"""

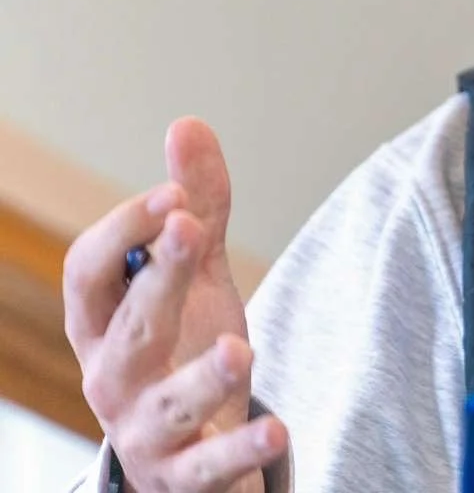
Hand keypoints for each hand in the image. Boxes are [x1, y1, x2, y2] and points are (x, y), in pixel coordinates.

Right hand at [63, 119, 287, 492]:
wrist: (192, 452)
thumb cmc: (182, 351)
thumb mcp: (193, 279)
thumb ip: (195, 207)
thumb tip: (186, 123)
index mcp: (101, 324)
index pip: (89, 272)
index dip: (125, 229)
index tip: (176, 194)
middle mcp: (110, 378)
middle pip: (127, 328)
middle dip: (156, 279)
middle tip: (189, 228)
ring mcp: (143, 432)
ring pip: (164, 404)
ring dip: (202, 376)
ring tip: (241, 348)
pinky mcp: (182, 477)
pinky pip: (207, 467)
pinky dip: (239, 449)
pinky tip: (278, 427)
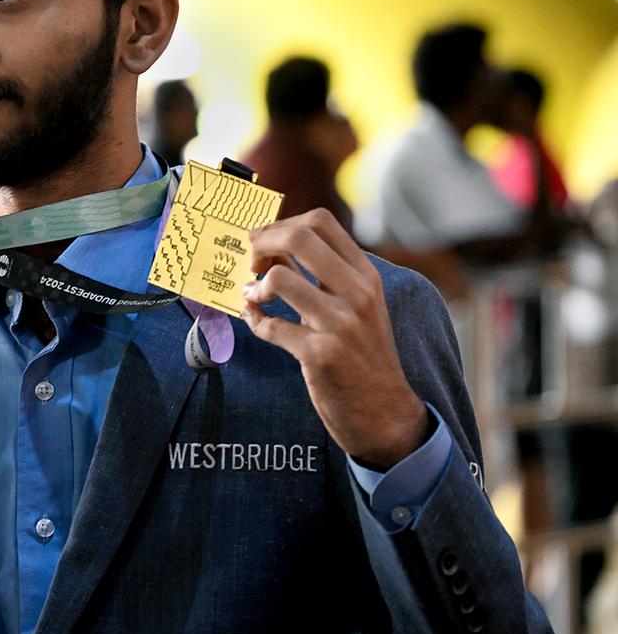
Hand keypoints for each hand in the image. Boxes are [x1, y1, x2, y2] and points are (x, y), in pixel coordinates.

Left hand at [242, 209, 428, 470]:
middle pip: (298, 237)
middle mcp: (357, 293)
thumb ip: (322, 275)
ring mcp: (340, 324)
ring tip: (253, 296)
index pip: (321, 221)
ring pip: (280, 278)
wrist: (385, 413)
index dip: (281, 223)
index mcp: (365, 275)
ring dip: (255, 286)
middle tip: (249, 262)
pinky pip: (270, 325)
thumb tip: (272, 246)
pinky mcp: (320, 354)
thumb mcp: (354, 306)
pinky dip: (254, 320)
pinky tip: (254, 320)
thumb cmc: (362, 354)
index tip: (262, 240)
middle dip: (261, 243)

"""

#### [Problem to work on]
Exact copy, pictures excluded: every line above from the one containing "ring pip: (164, 404)" to the one containing "Left hand at", inclusive, and nothing more.

#### [Output of the task]
ring pip: (164, 404)
ring dip: (202, 376)
ring tip: (241, 348)
pinky mcp: (182, 477)
pinky pip: (207, 467)
pinky dip: (239, 449)
pinky tip: (278, 427)
Hand keypoints for each hand in the image. Boxes are [x1, y1, x2, y2] and points are (x, y), in pixel coordinates.

Left hand at [242, 209, 428, 470]:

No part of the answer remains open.